### Work request
In the listing below, give the lines from the line with "Damit auch Sie" to the line with "werfen wir einen" as a Markdown table with the columns No. and Line. Include both of those lines and leave out any blank lines.

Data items
━━━━

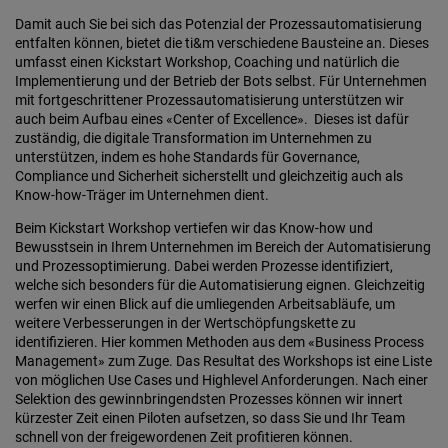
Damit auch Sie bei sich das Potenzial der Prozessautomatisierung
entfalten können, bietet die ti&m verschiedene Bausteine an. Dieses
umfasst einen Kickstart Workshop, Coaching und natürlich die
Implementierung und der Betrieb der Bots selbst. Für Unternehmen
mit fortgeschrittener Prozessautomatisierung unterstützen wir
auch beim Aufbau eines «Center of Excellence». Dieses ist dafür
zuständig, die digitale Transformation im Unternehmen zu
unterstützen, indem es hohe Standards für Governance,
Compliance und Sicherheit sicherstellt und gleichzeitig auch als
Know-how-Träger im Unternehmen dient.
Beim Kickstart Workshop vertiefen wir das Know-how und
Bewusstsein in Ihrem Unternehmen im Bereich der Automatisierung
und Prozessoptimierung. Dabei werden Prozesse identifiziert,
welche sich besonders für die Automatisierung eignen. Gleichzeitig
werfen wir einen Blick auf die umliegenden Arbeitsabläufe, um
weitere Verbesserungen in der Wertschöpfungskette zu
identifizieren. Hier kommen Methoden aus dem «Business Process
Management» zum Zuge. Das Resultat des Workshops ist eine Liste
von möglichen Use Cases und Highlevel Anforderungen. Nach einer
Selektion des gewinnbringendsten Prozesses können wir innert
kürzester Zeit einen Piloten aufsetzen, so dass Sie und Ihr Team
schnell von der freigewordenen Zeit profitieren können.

━━━━

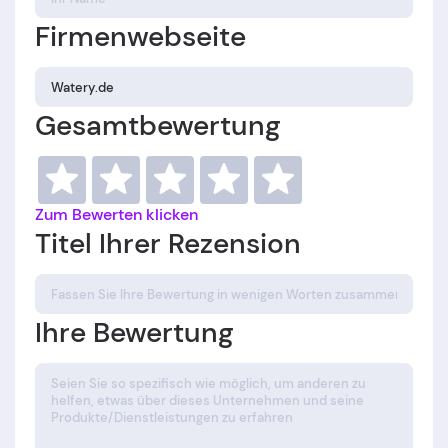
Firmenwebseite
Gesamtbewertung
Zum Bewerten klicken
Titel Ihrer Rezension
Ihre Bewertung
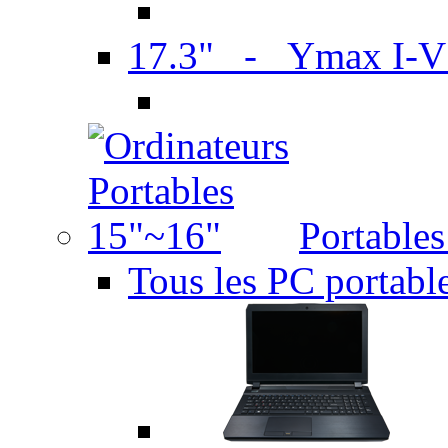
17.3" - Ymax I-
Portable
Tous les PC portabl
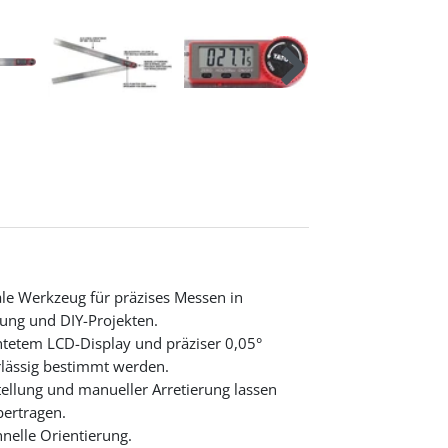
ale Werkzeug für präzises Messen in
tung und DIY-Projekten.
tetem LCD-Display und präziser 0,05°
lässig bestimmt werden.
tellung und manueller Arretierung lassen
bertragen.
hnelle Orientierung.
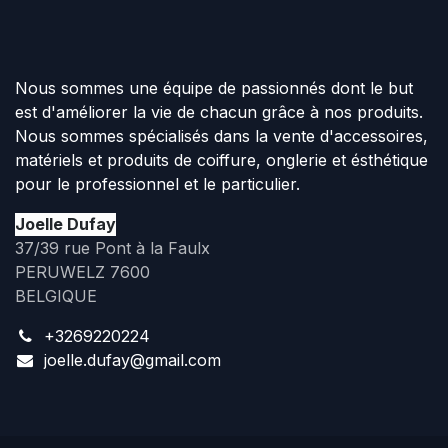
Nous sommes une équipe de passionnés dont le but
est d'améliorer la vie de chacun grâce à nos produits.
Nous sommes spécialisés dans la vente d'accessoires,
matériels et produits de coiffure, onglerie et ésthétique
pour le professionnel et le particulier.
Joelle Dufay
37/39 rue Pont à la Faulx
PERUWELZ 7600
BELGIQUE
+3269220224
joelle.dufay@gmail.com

━━━━

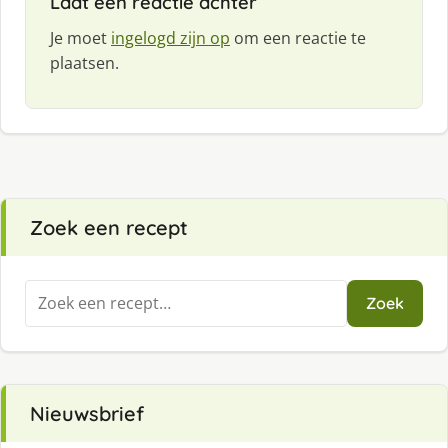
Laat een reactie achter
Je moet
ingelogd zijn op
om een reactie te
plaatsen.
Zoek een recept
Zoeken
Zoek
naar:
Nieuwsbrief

━━━━

### Completed exercise
| No. | Line |
|---|---|
| 1 | Damit auch Sie bei sich das Potenzial der Prozessautomatisierung |
| 2 | entfalten können, bietet die ti&m verschiedene Bausteine an. Dieses |
| 3 | umfasst einen Kickstart Workshop, Coaching und natürlich die |
| 4 | Implementierung und der Betrieb der Bots selbst. Für Unternehmen |
| 5 | mit fortgeschrittener Prozessautomatisierung unterstützen wir |
| 6 | auch beim Aufbau eines «Center of Excellence». Dieses ist dafür |
| 7 | zuständig, die digitale Transformation im Unternehmen zu |
| 8 | unterstützen, indem es hohe Standards für Governance, |
| 9 | Compliance und Sicherheit sicherstellt und gleichzeitig auch als |
| 10 | Know-how-Träger im Unternehmen dient. |
| 11 | Beim Kickstart Workshop vertiefen wir das Know-how und |
| 12 | Bewusstsein in Ihrem Unternehmen im Bereich der Automatisierung |
| 13 | und Prozessoptimierung. Dabei werden Prozesse identifiziert, |
| 14 | welche sich besonders für die Automatisierung eignen. Gleichzeitig |
| 15 | werfen wir einen Blick auf die umliegenden Arbeitsabläufe, um |